2…оба тома Ваших интересных воспоминаний. – Фет приступил к своим мемуарам в 1860-х гг. и начал со времени службы в гвардии и знакомства с петербургским кругом литераторов (1853–1856). В дальнейшем он довел их до 1889 г. (Фет А. Мои воспоминания. Ч. 1–2. М., 1890).

3 Гюстав Флобер (1821–1880) – классик французской литературы, романист, глава реалистической школы.

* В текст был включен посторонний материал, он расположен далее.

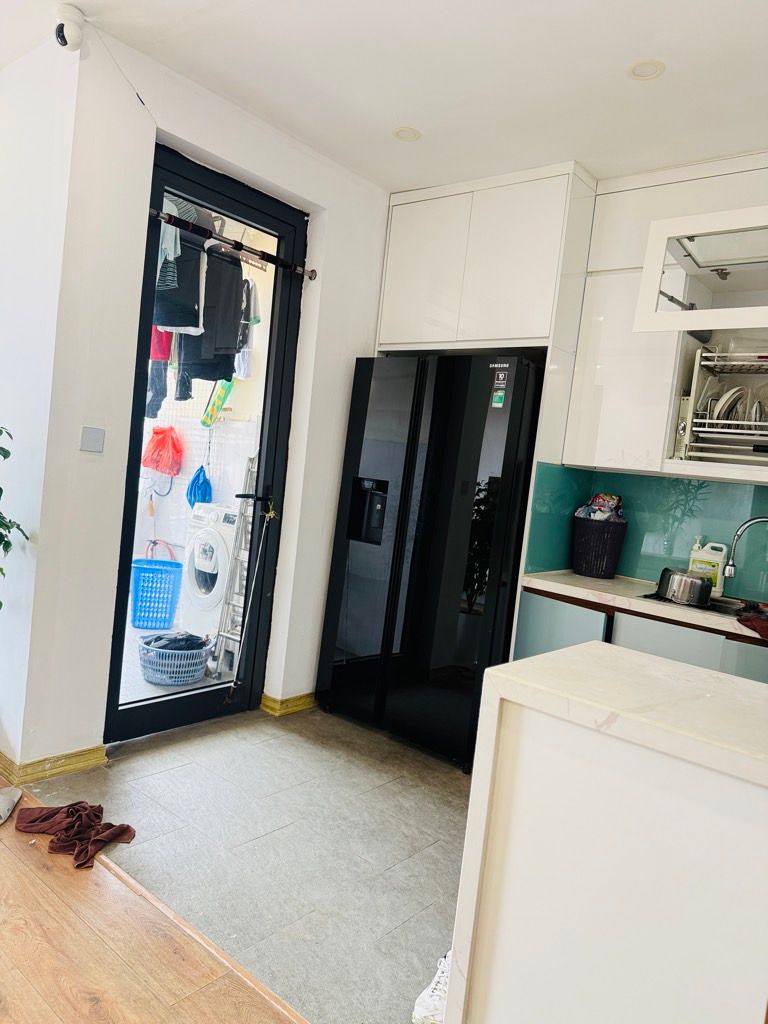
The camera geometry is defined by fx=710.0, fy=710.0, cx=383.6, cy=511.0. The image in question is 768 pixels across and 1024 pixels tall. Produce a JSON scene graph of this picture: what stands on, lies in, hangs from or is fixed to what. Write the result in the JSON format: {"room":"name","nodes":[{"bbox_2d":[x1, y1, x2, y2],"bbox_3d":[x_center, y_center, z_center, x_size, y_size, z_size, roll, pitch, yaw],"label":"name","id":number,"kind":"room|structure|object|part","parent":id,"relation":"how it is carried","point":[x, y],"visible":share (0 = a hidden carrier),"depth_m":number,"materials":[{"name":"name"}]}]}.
{"room":"kitchen","nodes":[
{"label":"kitchen","id":0,"kind":"room"},
{"bbox_2d":[0,21,79,779],"bbox_3d":[-1.762,-0.439,2.965,1.600,2.721,0.190,9,4,40],"label":"left wall","id":1,"kind":"structure","parent":0,"point":[3,420],"depth_m":2.64,"materials":[{"name":"white paint"}]},
{"bbox_2d":[0,780,307,1023],"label":"wood floor","id":2,"kind":"structure","parent":0,"point":[22,863],"depth_m":1.81,"materials":[{"name":"brown wood"}]},
{"bbox_2d":[0,784,21,824],"bbox_3d":[-1.301,0.973,2.351,0.152,0.079,0.260,6,3,-4],"label":"slipper","id":3,"kind":"object","parent":2,"relation":"on","point":[15,799],"visible":0.99,"depth_m":2.39,"materials":[{"name":"white fabric"}]},
{"bbox_2d":[0,425,30,597],"bbox_3d":[-1.551,0.215,2.391,0.644,1.366,0.624,7,4,12],"label":"plant","id":4,"kind":"object","parent":2,"relation":"on","point":[5,457],"visible":0.99,"depth_m":2.50,"materials":[{"name":"green plant"}]},
{"bbox_2d":[15,801,135,869],"bbox_3d":[-0.983,1.002,2.265,0.388,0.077,0.266,9,4,40],"label":"brown cloth","id":5,"kind":"object","parent":2,"relation":"on","point":[83,807],"visible":0.99,"depth_m":2.24,"materials":[{"name":"fabric"}]},
{"bbox_2d":[147,326,174,417],"bbox_3d":[-1.335,-0.989,4.157,0.268,0.847,0.320,6,3,-4],"label":"red garment","id":6,"kind":"object","parent":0,"point":[163,384],"visible":0.27,"depth_m":4.11,"materials":[{"name":"fabric"}]},
{"bbox_2d":[141,424,182,476],"bbox_3d":[-1.736,-0.479,5.588,0.363,0.382,0.292,9,4,40],"label":"red plastic bag","id":7,"kind":"object","parent":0,"point":[161,467],"visible":0.96,"depth_m":5.51,"materials":[{"name":"red plastic"}]},
{"bbox_2d":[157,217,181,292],"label":"shirt","id":8,"kind":"object","parent":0,"point":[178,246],"visible":0.36,"depth_m":3.05,"materials":[{"name":"fabric"}]},
{"bbox_2d":[117,608,231,703],"bbox_3d":[-1.701,0.859,4.711,2.507,0.102,2.890,9,4,40],"label":"balcony floor","id":9,"kind":"structure","parent":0,"point":[133,674],"depth_m":4.00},
{"bbox_2d":[130,556,182,628],"bbox_3d":[-1.624,0.579,4.985,0.406,0.434,0.381,5,4,-12],"label":"laundry basket","id":10,"kind":"object","parent":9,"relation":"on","point":[176,569],"visible":0.83,"depth_m":4.86,"materials":[{"name":"blue plastic"}]},
{"bbox_2d":[137,635,210,685],"bbox_3d":[-1.160,0.826,3.937,0.408,0.190,0.407,4,4,-32],"label":"laundry basket","id":11,"kind":"object","parent":9,"relation":"on","point":[146,672],"visible":0.77,"depth_m":3.80,"materials":[{"name":"plastic"}]},
{"bbox_2d":[142,631,207,651],"bbox_3d":[-1.128,0.736,3.891,0.341,0.148,0.240,5,4,-24],"label":"clothes","id":12,"kind":"object","parent":11,"relation":"in","point":[161,637],"visible":0.47,"depth_m":3.82,"materials":[{"name":"grey fabric"}]},
{"bbox_2d":[180,502,238,640],"bbox_3d":[-0.926,0.422,4.715,0.610,0.915,0.656,9,4,40],"label":"washing machine","id":13,"kind":"object","parent":9,"relation":"on","point":[216,571],"visible":0.48,"depth_m":4.46,"materials":[{"name":"white plastic"}]},
{"bbox_2d":[213,455,258,678],"bbox_3d":[-0.720,0.312,4.197,0.344,1.330,0.443,9,4,40],"label":"stepladder","id":14,"kind":"object","parent":9,"relation":"on","point":[247,474],"visible":0.43,"depth_m":4.13,"materials":[{"name":"metal"}]},
{"bbox_2d":[186,465,212,509],"bbox_3d":[-1.394,-0.175,5.366,0.220,0.337,0.200,9,4,40],"label":"blue bag","id":15,"kind":"object","parent":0,"point":[199,476],"visible":0.79,"depth_m":5.31,"materials":[{"name":"blue plastic"}]},
{"bbox_2d":[12,18,394,780],"bbox_3d":[-0.585,-0.345,3.303,0.171,2.713,2.070,9,4,40],"label":"door wall","id":16,"kind":"structure","parent":0,"point":[374,302],"depth_m":2.72,"materials":[{"name":"white paint"}]},
{"bbox_2d":[0,745,107,785],"bbox_3d":[-1.500,0.920,2.793,0.658,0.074,0.738,9,4,40],"label":"baseboard","id":17,"kind":"structure","parent":16,"relation":"attached to","point":[85,751],"depth_m":2.66,"materials":[{"name":"yellow"}]},
{"bbox_2d":[55,3,84,50],"bbox_3d":[-1.057,-1.616,2.389,0.092,0.124,0.092,9,4,40],"label":"security camera","id":18,"kind":"object","parent":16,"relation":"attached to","point":[70,11],"visible":0.99,"depth_m":2.36,"materials":[{"name":"white plastic"}]},
{"bbox_2d":[79,426,104,453],"bbox_3d":[-1.093,-0.269,2.658,0.015,0.092,0.084,9,4,40],"label":"light switch","id":19,"kind":"object","parent":16,"relation":"attached to","point":[89,439],"visible":0.97,"depth_m":2.65,"materials":[{"name":"grey plastic"}]},
{"bbox_2d":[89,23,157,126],"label":"cable","id":20,"kind":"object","parent":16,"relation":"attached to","point":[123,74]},
{"bbox_2d":[103,146,306,744],"bbox_3d":[-0.785,-0.217,3.189,0.156,2.438,0.858,9,4,40],"label":"glass door","id":21,"kind":"structure","parent":16,"relation":"in","point":[121,605],"depth_m":3.22,"materials":[{"name":"black glass"}]},
{"bbox_2d":[147,206,315,279],"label":"pull-up bar","id":22,"kind":"object","parent":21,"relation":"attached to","point":[306,274],"visible":0.95,"depth_m":3.03,"materials":[{"name":"metal"}]},
{"bbox_2d":[154,202,203,333],"bbox_3d":[-0.944,-1.144,3.221,0.264,0.642,0.305,6,3,-1],"label":"clothes","id":23,"kind":"object","parent":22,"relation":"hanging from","point":[184,323],"visible":0.63,"depth_m":3.18,"materials":[{"name":"blue fabric"}]},
{"bbox_2d":[180,245,244,382],"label":"clothes","id":24,"kind":"object","parent":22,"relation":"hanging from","point":[237,325],"visible":0.73,"depth_m":3.42,"materials":[{"name":"fabric"}]},
{"bbox_2d":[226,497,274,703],"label":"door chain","id":25,"kind":"object","parent":21,"relation":"hanging from","point":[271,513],"visible":0.99,"depth_m":3.41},
{"bbox_3d":[-0.610,-0.036,3.334,0.155,0.061,0.161,9,4,40],"label":"door handle","id":26,"kind":"part","parent":21,"relation":"part of","materials":[{"name":"black metal"}]},
{"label":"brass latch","id":27,"kind":"part","parent":21,"relation":"part of","materials":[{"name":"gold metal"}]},
{"bbox_2d":[260,691,316,716],"bbox_3d":[-0.295,0.977,3.861,0.127,0.080,0.922,9,4,40],"label":"baseboard","id":28,"kind":"structure","parent":16,"relation":"attached to","point":[298,704],"depth_m":3.58,"materials":[{"name":"yellow"}]},
{"bbox_2d":[200,378,234,427],"bbox_3d":[-1.257,-0.845,5.393,0.260,0.393,0.141,9,4,40],"label":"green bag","id":29,"kind":"object","parent":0,"point":[222,399],"visible":0.83,"depth_m":5.36,"materials":[{"name":"green"}]},
{"bbox_2d":[234,279,259,378],"bbox_3d":[-0.853,-1.101,4.345,0.140,0.578,0.375,5,3,-10],"label":"white garment","id":30,"kind":"object","parent":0,"point":[254,319],"visible":0.54,"depth_m":4.29,"materials":[{"name":"fabric"}]},
{"bbox_2d":[30,703,469,1023],"bbox_3d":[0.576,1.236,2.573,3.648,0.075,2.101,9,4,40],"label":"tile floor","id":31,"kind":"structure","parent":0,"point":[450,784],"depth_m":2.37,"materials":[{"name":"grey tile"}]},
{"bbox_2d":[316,352,543,771],"bbox_3d":[0.324,0.194,3.560,0.906,1.799,0.790,9,4,40],"label":"refrigerator","id":32,"kind":"object","parent":31,"relation":"on","point":[351,635],"visible":0.83,"depth_m":3.20,"materials":[{"name":"black metal"}]},
{"bbox_2d":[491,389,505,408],"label":"sticker","id":33,"kind":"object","parent":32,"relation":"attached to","point":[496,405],"visible":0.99,"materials":[{"name":"green paper"}]},
{"bbox_2d":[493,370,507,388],"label":"sticker","id":34,"kind":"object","parent":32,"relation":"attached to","point":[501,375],"visible":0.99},
{"bbox_2d":[411,951,449,1023],"bbox_3d":[0.172,1.163,1.725,0.117,0.094,0.298,9,4,40],"label":"white sneaker","id":35,"kind":"object","parent":31,"relation":"on","point":[420,1007],"visible":0.38,"depth_m":1.67,"materials":[{"name":"white fabric"}]},
{"bbox_2d":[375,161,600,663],"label":"tall cabinet","id":36,"kind":"object","parent":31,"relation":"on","point":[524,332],"visible":0.71,"depth_m":3.29,"materials":[{"name":"white paint"}]},
{"bbox_2d":[444,642,767,1023],"bbox_3d":[1.002,0.884,1.159,1.720,0.885,0.618,9,4,40],"label":"kitchen island","id":37,"kind":"object","parent":31,"relation":"on","point":[528,661],"visible":0.99,"depth_m":1.31,"materials":[{"name":"white stone"}]},
{"bbox_2d":[514,585,767,684],"bbox_3d":[1.332,0.829,2.800,1.547,0.821,0.607,9,4,40],"label":"base cabinet","id":38,"kind":"object","parent":31,"relation":"on","point":[682,650],"visible":0.2,"depth_m":2.77,"materials":[{"name":"grey paint"}]},
{"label":"cabinet door","id":39,"kind":"part","parent":38,"relation":"part of","materials":[{"name":"glass"}]},
{"bbox_2d":[520,569,767,644],"bbox_3d":[1.568,0.440,2.657,2.130,0.044,0.675,9,4,40],"label":"countertop","id":40,"kind":"structure","parent":38,"relation":"on","point":[593,581],"depth_m":2.87,"materials":[{"name":"white stone"}]},
{"bbox_2d":[571,515,626,577],"bbox_3d":[1.018,0.169,3.390,0.241,0.269,0.239,9,4,40],"label":"black basket","id":41,"kind":"object","parent":40,"relation":"on","point":[598,534],"visible":0.93,"depth_m":3.29,"materials":[{"name":"black plastic"}]},
{"bbox_2d":[576,493,624,522],"bbox_3d":[1.045,0.038,3.423,0.198,0.246,0.193,4,4,-29],"label":"bag","id":42,"kind":"object","parent":41,"relation":"in","point":[598,502],"visible":0.43,"depth_m":3.39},
{"bbox_2d":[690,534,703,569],"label":"soap dispenser","id":43,"kind":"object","parent":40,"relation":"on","point":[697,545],"visible":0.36,"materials":[{"name":"white plastic"}]},
{"bbox_2d":[641,591,767,620],"bbox_3d":[1.388,0.452,2.741,0.658,0.150,0.474,9,4,40],"label":"sink","id":44,"kind":"object","parent":40,"relation":"in","point":[722,601],"visible":0.32,"depth_m":2.86,"materials":[{"name":"black metal"}]},
{"bbox_2d":[657,567,713,606],"bbox_3d":[1.222,0.298,2.869,0.191,0.116,0.200,3,4,-39],"label":"pot","id":45,"kind":"object","parent":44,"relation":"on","point":[678,586],"visible":0.99,"depth_m":2.79,"materials":[{"name":"silver metal"}]},
{"bbox_2d":[688,540,727,596],"bbox_3d":[1.429,0.243,3.139,0.160,0.245,0.075,8,4,30],"label":"detergent bottle","id":46,"kind":"object","parent":40,"relation":"on","point":[703,556],"visible":0.82,"depth_m":3.11,"materials":[{"name":"white plastic"}]},
{"bbox_2d":[722,515,767,581],"bbox_3d":[1.561,0.207,2.921,0.289,0.350,0.097,7,3,10],"label":"faucet","id":47,"kind":"object","parent":40,"relation":"on","point":[731,571],"visible":0.99,"depth_m":2.94,"materials":[{"name":"silver metal"}]},
{"bbox_2d":[736,606,767,639],"bbox_3d":[1.396,0.405,2.434,0.295,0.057,0.298,9,4,40],"label":"red cloth","id":48,"kind":"object","parent":40,"relation":"on","point":[764,629],"visible":0.99,"depth_m":2.45,"materials":[{"name":"red fabric"}]},
{"bbox_2d":[2,0,767,195],"bbox_3d":[0.121,-1.529,1.040,5.204,0.111,5.159,9,4,40],"label":"ceiling","id":49,"kind":"structure","parent":0,"point":[425,119],"depth_m":2.52,"materials":[{"name":"white paint"}]},
{"bbox_2d":[392,126,421,141],"bbox_3d":[0.099,-1.605,3.019,0.124,0.015,0.124,9,4,40],"label":"ceiling light","id":50,"kind":"object","parent":49,"relation":"in","point":[414,134],"visible":0.97,"depth_m":3.02,"materials":[{"name":"white"}]},
{"bbox_2d":[627,58,665,80],"bbox_3d":[0.878,-1.478,2.373,0.123,0.014,0.121,9,4,40],"label":"ceiling light","id":51,"kind":"object","parent":49,"relation":"in","point":[650,69],"visible":0.96,"depth_m":2.37,"materials":[{"name":"white"}]},
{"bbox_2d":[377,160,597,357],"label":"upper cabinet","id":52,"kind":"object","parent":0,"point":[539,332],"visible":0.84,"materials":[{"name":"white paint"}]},
{"bbox_2d":[525,461,767,603],"bbox_3d":[1.711,0.161,2.891,1.915,0.550,0.114,9,4,40],"label":"kitchen wall","id":53,"kind":"structure","parent":0,"point":[640,480],"depth_m":3.28,"materials":[{"name":"teal glass"}]},
{"bbox_2d":[563,151,767,484],"bbox_3d":[1.404,-0.774,2.995,1.079,1.320,0.350,9,4,40],"label":"upper cabinet","id":54,"kind":"object","parent":53,"relation":"attached to","point":[617,343],"visible":0.74,"depth_m":3.05,"materials":[{"name":"white paint"}]},
{"bbox_2d":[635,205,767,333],"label":"cabinet door","id":55,"kind":"object","parent":54,"relation":"attached to","point":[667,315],"visible":1,"depth_m":2.36,"materials":[{"name":"white paint"}]},
{"bbox_2d":[675,344,767,465],"bbox_3d":[1.543,-0.411,2.870,0.575,0.449,0.394,9,4,40],"label":"dish rack","id":56,"kind":"object","parent":54,"relation":"in","point":[745,431],"visible":0.94,"depth_m":2.87,"materials":[{"name":"metal"}]},
{"bbox_2d":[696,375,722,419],"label":"plate","id":57,"kind":"object","parent":56,"relation":"in","point":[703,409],"visible":0.54,"depth_m":3.00,"materials":[{"name":"white"}]},
{"bbox_2d":[712,385,745,422],"bbox_3d":[1.457,-0.434,2.990,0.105,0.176,0.186,9,4,40],"label":"plate","id":58,"kind":"object","parent":56,"relation":"in","point":[726,405],"visible":0.6,"depth_m":2.94,"materials":[{"name":"white ceramic"}]},
{"bbox_2d":[749,398,767,424],"bbox_3d":[1.552,-0.381,2.907,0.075,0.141,0.142,9,4,40],"label":"plate","id":59,"kind":"object","parent":56,"relation":"in","point":[758,409],"visible":0.65,"depth_m":2.87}
]}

4А-в — неустановленное лицо.

5Марья Петровна — М. П. Шеншина, урожд. Боткина, жена А. А. Фета.

226. К. А. Губастову

10 декабря 1890 г. Оптина Пустынь

Вы уже второй раз, дорогой и незабвенный Константин Аркадьевич, спрашиваете мое мнение о «Крейцеровой сонате» Толстого1. Вообразите – я ее не читал. У здешнего предводителя кн. Оболенского2 она есть в рукописи, и он мне предлагал ее, предупреждая, что рукопись неразборчивая. Я, уже будучи давно крайне недоволен Толстым последнего периода (с 82–83 года), отказался трудиться над чтением вещи, которая, вероятно (думал я), меня только раздражит. Я читал только критики на нее в наших консервативных газетах. Судя по этим-то критикам, вижу, что я отчасти ошибся в своих предположениях, отчасти же нет. Я думал: «Опять какая-то буржуазная мораль без таинства, без религии!» Оказалось, это только отчасти так. Критик «Московских ведомостей» Говоруха-Отрок (Юрий Николаев, как он подписывается) – человек лет 35, не более – прямо указывает на то, что исход из брачных затруднений и опасностей должен быть старый: «брак вовсе не осуществление идеальной любви, а таинство; лучше этого ничего не придумаешь. Тогда и проза брака, и его тревоги могут озариться высшим смыслом, вне сердечного идеализма стоящим».